• Instructions for the task:
Stop after the line containing "Administration"; retype every line of the data before it exactly, starting from the first.

--------------------------------

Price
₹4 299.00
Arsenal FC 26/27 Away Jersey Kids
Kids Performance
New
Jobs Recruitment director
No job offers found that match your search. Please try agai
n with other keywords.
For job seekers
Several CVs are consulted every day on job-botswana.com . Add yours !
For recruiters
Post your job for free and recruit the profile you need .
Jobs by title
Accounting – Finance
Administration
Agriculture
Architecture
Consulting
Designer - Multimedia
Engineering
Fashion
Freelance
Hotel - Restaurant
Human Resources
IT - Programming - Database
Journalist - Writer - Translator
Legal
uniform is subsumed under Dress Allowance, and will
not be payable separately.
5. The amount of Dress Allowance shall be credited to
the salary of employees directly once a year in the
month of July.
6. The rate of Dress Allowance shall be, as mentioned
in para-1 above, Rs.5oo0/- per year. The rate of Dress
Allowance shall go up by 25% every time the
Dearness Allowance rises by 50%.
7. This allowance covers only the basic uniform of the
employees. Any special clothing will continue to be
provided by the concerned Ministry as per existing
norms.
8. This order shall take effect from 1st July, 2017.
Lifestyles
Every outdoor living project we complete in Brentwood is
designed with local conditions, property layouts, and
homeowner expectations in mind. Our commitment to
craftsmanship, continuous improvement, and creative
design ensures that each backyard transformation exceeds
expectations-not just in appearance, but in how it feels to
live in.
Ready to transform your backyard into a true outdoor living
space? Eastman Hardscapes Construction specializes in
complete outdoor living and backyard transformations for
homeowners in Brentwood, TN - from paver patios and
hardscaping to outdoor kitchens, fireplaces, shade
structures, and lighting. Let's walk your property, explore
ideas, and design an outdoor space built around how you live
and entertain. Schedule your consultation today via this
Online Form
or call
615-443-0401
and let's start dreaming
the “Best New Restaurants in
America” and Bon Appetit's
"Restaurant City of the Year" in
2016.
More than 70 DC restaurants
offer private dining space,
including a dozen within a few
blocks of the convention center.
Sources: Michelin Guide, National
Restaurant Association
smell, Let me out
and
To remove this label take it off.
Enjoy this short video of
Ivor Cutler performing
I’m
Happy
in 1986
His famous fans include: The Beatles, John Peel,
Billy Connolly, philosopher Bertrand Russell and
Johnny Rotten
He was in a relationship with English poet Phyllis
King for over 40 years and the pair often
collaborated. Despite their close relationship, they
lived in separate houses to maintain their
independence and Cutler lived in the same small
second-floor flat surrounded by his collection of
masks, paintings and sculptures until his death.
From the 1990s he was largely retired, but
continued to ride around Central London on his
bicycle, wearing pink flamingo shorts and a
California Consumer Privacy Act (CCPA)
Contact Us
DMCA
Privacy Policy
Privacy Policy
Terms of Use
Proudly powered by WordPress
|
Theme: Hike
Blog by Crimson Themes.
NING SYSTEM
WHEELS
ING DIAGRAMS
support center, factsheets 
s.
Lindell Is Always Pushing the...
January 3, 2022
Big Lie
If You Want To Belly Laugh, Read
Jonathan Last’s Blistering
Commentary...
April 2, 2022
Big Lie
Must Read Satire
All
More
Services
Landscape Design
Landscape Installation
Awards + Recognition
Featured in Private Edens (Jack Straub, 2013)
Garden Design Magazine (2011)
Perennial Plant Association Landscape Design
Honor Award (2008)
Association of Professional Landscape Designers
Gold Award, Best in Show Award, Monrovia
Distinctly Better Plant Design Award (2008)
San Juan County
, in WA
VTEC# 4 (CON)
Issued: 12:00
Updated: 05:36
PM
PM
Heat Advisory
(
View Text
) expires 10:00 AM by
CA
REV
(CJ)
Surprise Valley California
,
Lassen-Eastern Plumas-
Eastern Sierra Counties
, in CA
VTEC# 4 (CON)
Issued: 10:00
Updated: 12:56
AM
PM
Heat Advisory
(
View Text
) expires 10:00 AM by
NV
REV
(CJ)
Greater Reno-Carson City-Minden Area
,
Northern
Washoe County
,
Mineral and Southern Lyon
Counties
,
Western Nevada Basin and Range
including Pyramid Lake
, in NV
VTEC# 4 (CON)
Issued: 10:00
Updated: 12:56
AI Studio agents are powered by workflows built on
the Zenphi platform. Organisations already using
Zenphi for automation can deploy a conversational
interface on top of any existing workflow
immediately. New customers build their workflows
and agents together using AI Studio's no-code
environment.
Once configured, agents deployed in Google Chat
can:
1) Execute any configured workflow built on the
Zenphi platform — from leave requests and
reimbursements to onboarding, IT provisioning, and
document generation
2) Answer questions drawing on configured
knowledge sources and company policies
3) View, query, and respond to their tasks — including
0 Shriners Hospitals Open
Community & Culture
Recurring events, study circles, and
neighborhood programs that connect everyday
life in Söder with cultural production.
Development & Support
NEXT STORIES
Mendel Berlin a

--------------------------------

• Written solution:
Price
₹4 299.00
Arsenal FC 26/27 Away Jersey Kids
Kids Performance
New
Jobs Recruitment director
No job offers found that match your search. Please try agai
n with other keywords.
For job seekers
Several CVs are consulted every day on job-botswana.com . Add yours !
For recruiters
Post your job for free and recruit the profile you need .
Jobs by title
Accounting – Finance
Administration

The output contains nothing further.